The task. In the records below, count every line where the string "ankle" appears, and reply with the count only.

Data shown.
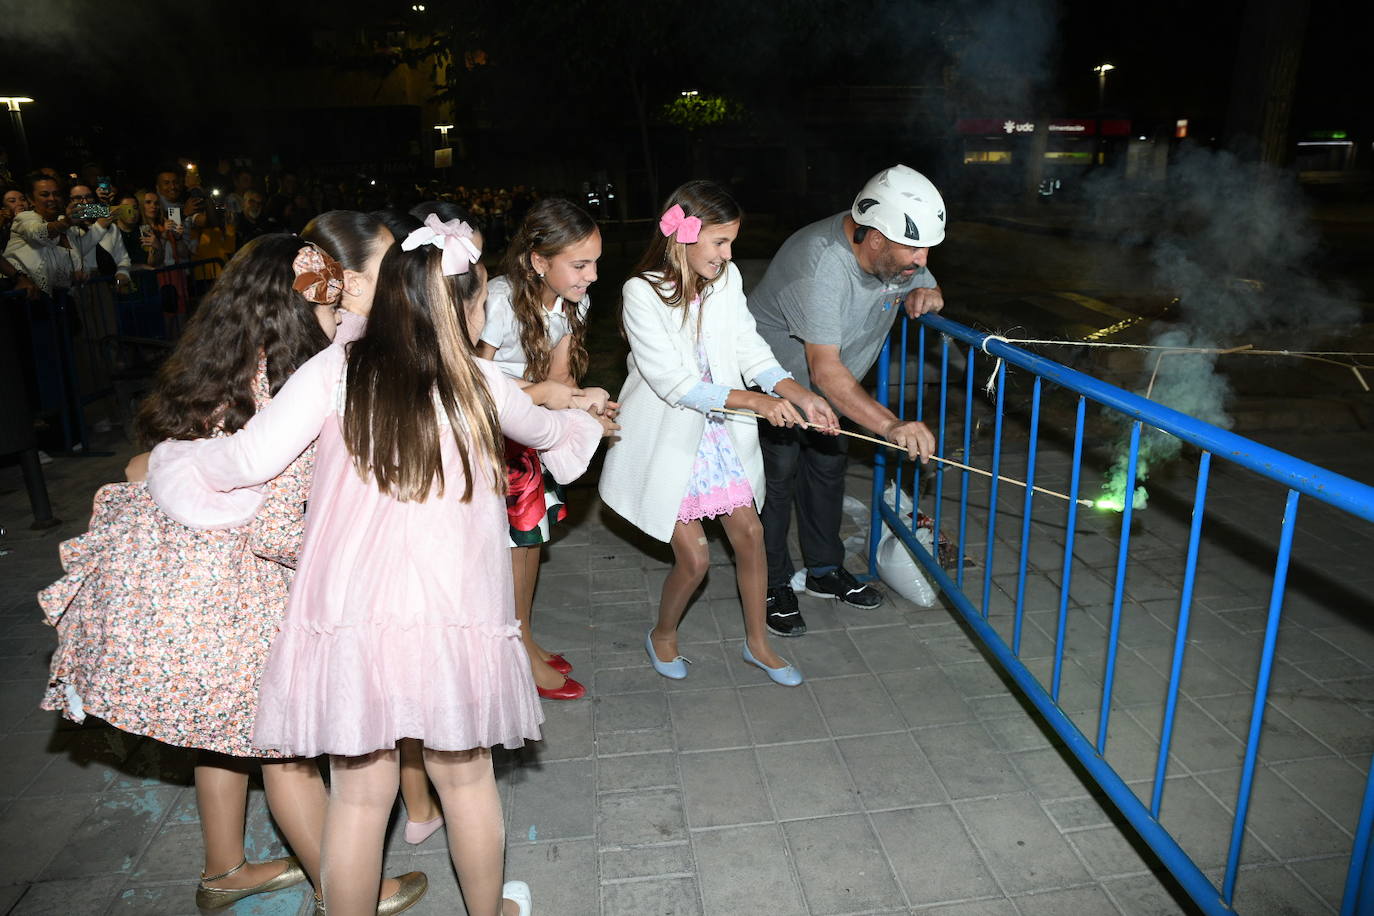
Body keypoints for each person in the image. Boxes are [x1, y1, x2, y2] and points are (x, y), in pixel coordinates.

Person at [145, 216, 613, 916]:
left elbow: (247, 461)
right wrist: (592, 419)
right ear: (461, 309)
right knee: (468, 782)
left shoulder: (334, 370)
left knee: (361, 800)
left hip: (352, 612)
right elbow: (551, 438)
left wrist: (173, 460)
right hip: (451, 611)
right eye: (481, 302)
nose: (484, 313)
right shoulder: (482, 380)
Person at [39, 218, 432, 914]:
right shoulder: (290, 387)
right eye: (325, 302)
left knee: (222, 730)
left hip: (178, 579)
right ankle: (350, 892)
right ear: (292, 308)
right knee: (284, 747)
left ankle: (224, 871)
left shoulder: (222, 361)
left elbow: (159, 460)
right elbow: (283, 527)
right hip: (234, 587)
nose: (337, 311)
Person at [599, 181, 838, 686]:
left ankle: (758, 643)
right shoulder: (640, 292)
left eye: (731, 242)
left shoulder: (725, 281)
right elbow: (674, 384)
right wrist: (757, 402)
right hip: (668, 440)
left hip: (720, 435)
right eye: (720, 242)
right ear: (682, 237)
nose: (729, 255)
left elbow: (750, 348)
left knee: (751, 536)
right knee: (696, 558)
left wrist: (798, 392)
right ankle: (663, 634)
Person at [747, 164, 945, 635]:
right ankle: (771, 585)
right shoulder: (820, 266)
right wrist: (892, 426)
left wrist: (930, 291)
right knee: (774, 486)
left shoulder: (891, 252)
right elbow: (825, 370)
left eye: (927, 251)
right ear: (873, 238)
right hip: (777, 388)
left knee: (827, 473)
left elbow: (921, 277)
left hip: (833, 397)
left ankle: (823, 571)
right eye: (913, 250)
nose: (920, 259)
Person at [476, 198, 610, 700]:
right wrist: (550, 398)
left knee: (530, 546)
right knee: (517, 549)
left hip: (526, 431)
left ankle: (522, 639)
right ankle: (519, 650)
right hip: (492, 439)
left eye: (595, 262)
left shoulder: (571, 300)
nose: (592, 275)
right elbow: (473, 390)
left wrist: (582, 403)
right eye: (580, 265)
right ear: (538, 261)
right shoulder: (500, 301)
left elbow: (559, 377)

==

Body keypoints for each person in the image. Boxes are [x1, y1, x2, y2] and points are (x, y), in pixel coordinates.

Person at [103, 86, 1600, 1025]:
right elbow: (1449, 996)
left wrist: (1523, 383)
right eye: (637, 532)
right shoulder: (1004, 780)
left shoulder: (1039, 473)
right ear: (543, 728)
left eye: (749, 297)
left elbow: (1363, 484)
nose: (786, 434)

* * *

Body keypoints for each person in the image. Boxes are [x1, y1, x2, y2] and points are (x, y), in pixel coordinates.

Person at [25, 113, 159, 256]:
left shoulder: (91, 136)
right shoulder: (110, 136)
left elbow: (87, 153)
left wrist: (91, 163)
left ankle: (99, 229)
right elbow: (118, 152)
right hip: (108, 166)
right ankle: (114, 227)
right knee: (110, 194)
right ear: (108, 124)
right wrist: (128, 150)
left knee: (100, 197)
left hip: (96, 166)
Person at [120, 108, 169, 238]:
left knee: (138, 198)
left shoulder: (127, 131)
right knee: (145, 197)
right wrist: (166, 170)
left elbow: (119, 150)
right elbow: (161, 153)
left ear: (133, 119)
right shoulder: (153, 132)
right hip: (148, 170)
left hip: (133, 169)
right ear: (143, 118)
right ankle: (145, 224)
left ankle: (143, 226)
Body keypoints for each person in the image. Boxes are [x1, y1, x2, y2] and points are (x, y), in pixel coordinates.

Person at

Result for this task. 12